**Encargo 1:**
Transcribe sin cambios las filas, desde su primera línea hasta la que contiene "Skarpety i rajstopy", con ambos extremos incluidos.

**Fragmento del documento:**
- - -
Los cazadores desarrollamos nuestra actividad en un escenario
de incomprensión. Cada día surgen condicionantes que tratan de lastrar nuestro
ejercicio de este deporte. No me referiré en esta ocasión al sector conservacionista y sí centraré mi
crítica, que espero y deseo sea constructiva, hacia una parte del mundo rural.
Este entorno demanda atención con muestras inequívocas de
rechazo de nuestro deambular o transito a través de fincas, algo inevitable,
que nos conducen hacia el apostadero. Es ya una constante increpar con
insultos, incluso en tono amenazador con utensilios punzantes o cortantes, a
los cazadores cuando hacemos el recorrido
necesario para asentarnos en el puesto encomendado.
Una actitud hostil la que soportamos un día sí y otro también
de forma desconsiderada, de algunos lugareños que no aceptan de buen grado la
presencia cercana de cazadores a sus lugares de residencia o tierras de pasto. Sobre
el cazador se vierten todo tipo de despropósitos, incluyendo denuncias a las
autoridades por actos cometidos, supuestamente
punibles, cuya veracidad de credenciales acreditativas carecen del rigor
necesario. No es una situación puntual, sino que se generaliza.
El jabalí ha crecido tanto en número de sus individuos que ha
propiciado sus asentamientos preferentes tengan lugar próximos al hombre y
especialmente a sus tierras de labor y cosecha. Viven, se alimentan y
procrean del fruto generoso que producen
estas tierras, por eso las han colonizado. Es ahí en esos términos
territoriales, donde el cazador actúa, con máxima prudencia, sin riesgo para cosas o personas, con
experiencia, además, dentro de lis límites que la ley le otorga y le exige
cumplir.
- - -
**Encargo 2:**
Reproduce palabra por palabra el texto completo sobre los cazadores.

**Material de trabajo:**
- - -
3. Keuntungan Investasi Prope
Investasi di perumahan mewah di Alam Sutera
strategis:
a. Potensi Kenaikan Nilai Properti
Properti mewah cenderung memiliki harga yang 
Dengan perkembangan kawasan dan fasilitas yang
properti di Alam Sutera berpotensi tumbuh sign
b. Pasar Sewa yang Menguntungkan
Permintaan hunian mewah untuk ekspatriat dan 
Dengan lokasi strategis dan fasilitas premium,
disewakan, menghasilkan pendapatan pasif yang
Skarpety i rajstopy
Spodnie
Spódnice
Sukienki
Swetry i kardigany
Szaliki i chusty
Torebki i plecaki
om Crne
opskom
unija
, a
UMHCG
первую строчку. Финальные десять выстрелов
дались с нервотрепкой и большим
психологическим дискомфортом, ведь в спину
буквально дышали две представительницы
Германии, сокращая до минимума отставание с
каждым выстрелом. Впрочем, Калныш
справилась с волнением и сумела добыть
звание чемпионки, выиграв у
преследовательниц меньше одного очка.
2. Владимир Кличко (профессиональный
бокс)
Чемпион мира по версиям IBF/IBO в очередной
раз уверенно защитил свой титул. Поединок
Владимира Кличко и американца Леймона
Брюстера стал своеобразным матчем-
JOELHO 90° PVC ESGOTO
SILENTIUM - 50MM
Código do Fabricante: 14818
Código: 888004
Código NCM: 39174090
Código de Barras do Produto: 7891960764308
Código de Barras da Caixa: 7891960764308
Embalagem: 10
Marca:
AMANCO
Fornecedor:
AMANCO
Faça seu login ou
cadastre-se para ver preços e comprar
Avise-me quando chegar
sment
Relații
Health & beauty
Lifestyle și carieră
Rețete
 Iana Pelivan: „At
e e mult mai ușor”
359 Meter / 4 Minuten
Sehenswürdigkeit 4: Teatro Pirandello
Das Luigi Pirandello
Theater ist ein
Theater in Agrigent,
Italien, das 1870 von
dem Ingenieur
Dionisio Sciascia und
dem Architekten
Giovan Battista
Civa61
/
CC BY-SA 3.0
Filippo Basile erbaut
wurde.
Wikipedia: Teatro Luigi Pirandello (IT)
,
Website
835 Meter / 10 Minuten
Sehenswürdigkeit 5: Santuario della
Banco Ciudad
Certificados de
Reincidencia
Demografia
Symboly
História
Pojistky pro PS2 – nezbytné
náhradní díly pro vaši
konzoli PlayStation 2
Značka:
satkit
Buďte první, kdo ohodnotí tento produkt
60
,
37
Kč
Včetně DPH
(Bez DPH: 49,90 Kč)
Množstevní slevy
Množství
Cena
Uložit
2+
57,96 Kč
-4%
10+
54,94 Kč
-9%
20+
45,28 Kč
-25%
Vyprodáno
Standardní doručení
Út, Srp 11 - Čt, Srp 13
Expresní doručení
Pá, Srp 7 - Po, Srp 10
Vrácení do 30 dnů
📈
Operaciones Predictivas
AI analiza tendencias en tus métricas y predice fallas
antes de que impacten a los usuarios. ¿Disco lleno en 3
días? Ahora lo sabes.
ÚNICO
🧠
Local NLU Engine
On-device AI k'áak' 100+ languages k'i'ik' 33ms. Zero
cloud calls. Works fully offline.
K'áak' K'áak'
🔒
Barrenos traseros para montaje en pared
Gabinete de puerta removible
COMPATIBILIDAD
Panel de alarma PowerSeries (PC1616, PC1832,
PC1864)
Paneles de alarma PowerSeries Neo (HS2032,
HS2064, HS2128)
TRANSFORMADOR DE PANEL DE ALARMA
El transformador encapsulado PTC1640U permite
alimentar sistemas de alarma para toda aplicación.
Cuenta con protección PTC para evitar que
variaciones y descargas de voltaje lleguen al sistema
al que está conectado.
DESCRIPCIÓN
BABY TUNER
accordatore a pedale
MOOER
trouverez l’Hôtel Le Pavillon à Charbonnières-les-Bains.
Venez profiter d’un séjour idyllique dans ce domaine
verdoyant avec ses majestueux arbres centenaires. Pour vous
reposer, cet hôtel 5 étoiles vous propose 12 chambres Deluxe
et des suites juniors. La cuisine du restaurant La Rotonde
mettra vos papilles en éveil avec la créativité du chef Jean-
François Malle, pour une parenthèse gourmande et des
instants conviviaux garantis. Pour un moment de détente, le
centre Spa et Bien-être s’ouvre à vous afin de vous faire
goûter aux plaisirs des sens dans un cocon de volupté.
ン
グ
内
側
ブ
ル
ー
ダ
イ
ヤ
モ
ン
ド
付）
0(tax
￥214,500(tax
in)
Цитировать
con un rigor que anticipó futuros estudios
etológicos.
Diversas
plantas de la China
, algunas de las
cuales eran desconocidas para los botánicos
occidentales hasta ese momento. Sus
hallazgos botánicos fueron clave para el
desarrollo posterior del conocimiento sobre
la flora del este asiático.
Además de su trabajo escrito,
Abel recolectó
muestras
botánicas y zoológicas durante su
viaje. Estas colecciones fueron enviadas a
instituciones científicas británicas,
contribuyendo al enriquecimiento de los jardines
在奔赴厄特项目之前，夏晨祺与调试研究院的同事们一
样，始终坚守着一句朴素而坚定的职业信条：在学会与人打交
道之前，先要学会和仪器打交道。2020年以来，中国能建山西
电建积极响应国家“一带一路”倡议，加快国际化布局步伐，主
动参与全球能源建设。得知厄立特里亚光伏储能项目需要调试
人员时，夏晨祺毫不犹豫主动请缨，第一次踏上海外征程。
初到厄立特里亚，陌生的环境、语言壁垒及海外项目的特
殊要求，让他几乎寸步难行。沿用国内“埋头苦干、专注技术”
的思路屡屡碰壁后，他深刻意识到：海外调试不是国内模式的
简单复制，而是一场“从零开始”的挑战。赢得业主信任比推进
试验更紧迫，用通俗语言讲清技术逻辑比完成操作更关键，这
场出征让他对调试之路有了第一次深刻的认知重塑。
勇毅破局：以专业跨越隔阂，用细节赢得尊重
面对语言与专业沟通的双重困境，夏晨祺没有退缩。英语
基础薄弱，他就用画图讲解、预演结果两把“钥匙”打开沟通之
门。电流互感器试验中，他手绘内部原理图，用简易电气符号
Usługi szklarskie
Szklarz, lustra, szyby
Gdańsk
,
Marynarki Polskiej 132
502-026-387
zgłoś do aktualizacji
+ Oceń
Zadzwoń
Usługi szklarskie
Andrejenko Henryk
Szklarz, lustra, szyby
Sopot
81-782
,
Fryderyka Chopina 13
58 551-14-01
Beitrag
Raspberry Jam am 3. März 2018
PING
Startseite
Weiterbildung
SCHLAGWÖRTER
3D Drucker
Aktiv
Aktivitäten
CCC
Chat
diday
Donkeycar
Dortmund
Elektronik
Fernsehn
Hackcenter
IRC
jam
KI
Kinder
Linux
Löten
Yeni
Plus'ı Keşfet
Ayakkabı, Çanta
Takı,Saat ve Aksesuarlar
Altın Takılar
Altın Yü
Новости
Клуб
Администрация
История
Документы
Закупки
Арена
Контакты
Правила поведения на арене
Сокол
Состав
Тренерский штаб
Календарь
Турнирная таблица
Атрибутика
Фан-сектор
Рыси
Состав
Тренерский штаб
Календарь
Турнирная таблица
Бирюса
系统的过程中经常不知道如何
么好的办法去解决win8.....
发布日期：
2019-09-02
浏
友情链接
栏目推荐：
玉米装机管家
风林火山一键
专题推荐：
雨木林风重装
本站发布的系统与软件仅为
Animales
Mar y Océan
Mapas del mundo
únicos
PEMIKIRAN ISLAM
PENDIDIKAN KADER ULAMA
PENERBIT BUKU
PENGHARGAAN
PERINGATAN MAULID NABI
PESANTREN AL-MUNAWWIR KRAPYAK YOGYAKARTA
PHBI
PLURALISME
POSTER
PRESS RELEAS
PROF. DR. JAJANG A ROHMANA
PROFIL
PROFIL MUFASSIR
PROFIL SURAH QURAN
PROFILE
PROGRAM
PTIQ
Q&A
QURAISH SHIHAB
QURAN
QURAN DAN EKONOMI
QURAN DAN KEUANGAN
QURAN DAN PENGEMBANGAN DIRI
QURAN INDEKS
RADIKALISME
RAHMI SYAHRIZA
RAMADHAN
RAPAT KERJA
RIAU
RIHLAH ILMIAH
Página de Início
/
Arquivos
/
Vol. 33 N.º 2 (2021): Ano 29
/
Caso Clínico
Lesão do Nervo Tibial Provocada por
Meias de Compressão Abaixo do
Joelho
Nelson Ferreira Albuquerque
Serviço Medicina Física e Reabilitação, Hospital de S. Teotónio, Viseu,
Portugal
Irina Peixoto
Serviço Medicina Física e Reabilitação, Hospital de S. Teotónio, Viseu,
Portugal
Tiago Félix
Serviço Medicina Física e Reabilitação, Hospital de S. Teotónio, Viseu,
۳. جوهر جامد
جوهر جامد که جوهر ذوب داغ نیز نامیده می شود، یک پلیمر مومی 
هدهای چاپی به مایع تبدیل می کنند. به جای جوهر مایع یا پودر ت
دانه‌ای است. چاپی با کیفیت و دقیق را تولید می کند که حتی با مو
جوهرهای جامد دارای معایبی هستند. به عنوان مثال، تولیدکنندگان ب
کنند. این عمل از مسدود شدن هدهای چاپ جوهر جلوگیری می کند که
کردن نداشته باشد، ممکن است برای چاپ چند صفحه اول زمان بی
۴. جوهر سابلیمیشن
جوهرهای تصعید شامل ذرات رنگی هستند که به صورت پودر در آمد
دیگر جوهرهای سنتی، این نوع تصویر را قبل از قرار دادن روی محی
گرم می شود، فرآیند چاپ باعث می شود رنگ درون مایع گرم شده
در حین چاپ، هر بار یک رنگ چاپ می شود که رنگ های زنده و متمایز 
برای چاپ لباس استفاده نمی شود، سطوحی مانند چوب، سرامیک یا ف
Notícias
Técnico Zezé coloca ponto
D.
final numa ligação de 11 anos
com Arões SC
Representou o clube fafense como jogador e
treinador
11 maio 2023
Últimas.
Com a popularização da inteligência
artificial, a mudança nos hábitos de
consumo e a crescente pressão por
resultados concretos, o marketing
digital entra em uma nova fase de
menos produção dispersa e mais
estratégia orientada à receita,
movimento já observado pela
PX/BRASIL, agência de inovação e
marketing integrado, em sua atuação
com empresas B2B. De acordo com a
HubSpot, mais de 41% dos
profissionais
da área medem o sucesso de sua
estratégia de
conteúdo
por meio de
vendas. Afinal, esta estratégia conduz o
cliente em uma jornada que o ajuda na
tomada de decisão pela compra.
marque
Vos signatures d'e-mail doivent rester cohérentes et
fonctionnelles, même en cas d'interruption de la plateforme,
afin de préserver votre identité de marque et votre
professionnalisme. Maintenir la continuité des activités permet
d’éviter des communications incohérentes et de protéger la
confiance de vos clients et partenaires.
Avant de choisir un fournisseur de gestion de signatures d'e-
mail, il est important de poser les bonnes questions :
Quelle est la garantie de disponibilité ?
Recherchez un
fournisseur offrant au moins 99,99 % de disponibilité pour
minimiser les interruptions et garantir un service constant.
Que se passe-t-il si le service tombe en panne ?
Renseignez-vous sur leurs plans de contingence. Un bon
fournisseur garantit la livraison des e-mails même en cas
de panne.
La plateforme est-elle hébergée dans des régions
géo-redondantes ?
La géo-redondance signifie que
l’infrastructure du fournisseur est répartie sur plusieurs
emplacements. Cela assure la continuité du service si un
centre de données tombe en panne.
- - -
**Respuesta 1:**
3. Keuntungan Investasi Prope
Investasi di perumahan mewah di Alam Sutera
strategis:
a. Potensi Kenaikan Nilai Properti
Properti mewah cenderung memiliki harga yang 
Dengan perkembangan kawasan dan fasilitas yang
properti di Alam Sutera berpotensi tumbuh sign
b. Pasar Sewa yang Menguntungkan
Permintaan hunian mewah untuk ekspatriat dan 
Dengan lokasi strategis dan fasilitas premium,
disewakan, menghasilkan pendapatan pasif yang
Skarpety i rajstopy

**Respuesta 2:**
Los cazadores desarrollamos nuestra actividad en un escenario
de incomprensión. Cada día surgen condicionantes que tratan de lastrar nuestro
ejercicio de este deporte. No me referiré en esta ocasión al sector conservacionista y sí centraré mi
crítica, que espero y deseo sea constructiva, hacia una parte del mundo rural.
Este entorno demanda atención con muestras inequívocas de
rechazo de nuestro deambular o transito a través de fincas, algo inevitable,
que nos conducen hacia el apostadero. Es ya una constante increpar con
insultos, incluso en tono amenazador con utensilios punzantes o cortantes, a
los cazadores cuando hacemos el recorrido
necesario para asentarnos en el puesto encomendado.
Una actitud hostil la que soportamos un día sí y otro también
de forma desconsiderada, de algunos lugareños que no aceptan de buen grado la
presencia cercana de cazadores a sus lugares de residencia o tierras de pasto. Sobre
el cazador se vierten todo tipo de despropósitos, incluyendo denuncias a las
autoridades por actos cometidos, supuestamente
punibles, cuya veracidad de credenciales acreditativas carecen del rigor
necesario. No es una situación puntual, sino que se generaliza.
El jabalí ha crecido tanto en número de sus individuos que ha
propiciado sus asentamientos preferentes tengan lugar próximos al hombre y
especialmente a sus tierras de labor y cosecha. Viven, se alimentan y
procrean del fruto generoso que producen
estas tierras, por eso las han colonizado. Es ahí en esos términos
territoriales, donde el cazador actúa, con máxima prudencia, sin riesgo para cosas o personas, con
experiencia, además, dentro de lis límites que la ley le otorga y le exige
cumplir.